Which lines of the items below contain the string "path"? Show each of those lines in full.

[start The input]

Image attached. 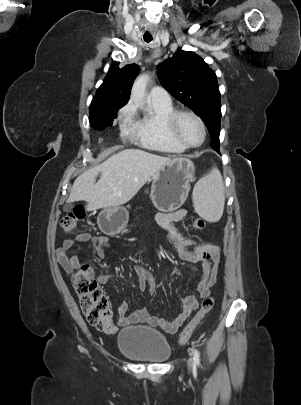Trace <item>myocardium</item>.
<instances>
[{
	"label": "myocardium",
	"instance_id": "1",
	"mask_svg": "<svg viewBox=\"0 0 301 405\" xmlns=\"http://www.w3.org/2000/svg\"><path fill=\"white\" fill-rule=\"evenodd\" d=\"M191 116L193 117L198 124L201 127L202 130V139L201 141L196 144V145H190L188 143H186L182 137L180 136L179 132H178V123L179 120L181 119V117L183 116ZM165 129L167 131V133L177 142L179 143L181 146H183L186 149H195L198 148L200 146L203 145V143L205 142L206 139V126L204 121L202 120V118L196 114L193 111L190 110H176L173 113H171L165 121Z\"/></svg>",
	"mask_w": 301,
	"mask_h": 405
}]
</instances>
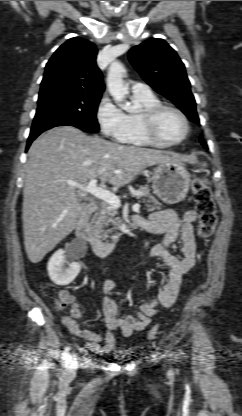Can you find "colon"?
I'll return each mask as SVG.
<instances>
[{"label":"colon","instance_id":"obj_1","mask_svg":"<svg viewBox=\"0 0 242 416\" xmlns=\"http://www.w3.org/2000/svg\"><path fill=\"white\" fill-rule=\"evenodd\" d=\"M193 199L196 212L198 214L197 234L202 240L208 239L217 225L216 205L212 197L210 186L205 178H195L192 184ZM70 297L64 291L58 294L56 305L64 308L69 302ZM158 334V328L154 327L147 333L148 339H154Z\"/></svg>","mask_w":242,"mask_h":416}]
</instances>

[end The input]

Answer below:
	"mask_svg": "<svg viewBox=\"0 0 301 405\" xmlns=\"http://www.w3.org/2000/svg\"><path fill=\"white\" fill-rule=\"evenodd\" d=\"M191 116L193 117L198 124L201 127L202 130V139L201 141L196 144V145H190L188 143H186L182 137L180 136L179 132H178V123L179 120L181 119V117L183 116ZM165 129L167 131V133L177 142L179 143L181 146H183L186 149H195L198 148L200 146L203 145V143L205 142L206 139V126L204 121L202 120V118L196 114L193 111L190 110H176L173 113H171L165 121Z\"/></svg>",
[{"label":"colon","instance_id":"obj_1","mask_svg":"<svg viewBox=\"0 0 242 416\" xmlns=\"http://www.w3.org/2000/svg\"><path fill=\"white\" fill-rule=\"evenodd\" d=\"M193 199L196 212L198 214L197 234L202 240L208 239L217 225L216 205L212 197L210 186L205 178H195L192 184ZM70 297L64 291L58 294L56 305L64 308L69 302ZM158 334V328L154 327L147 333L148 339H154Z\"/></svg>","mask_w":242,"mask_h":416}]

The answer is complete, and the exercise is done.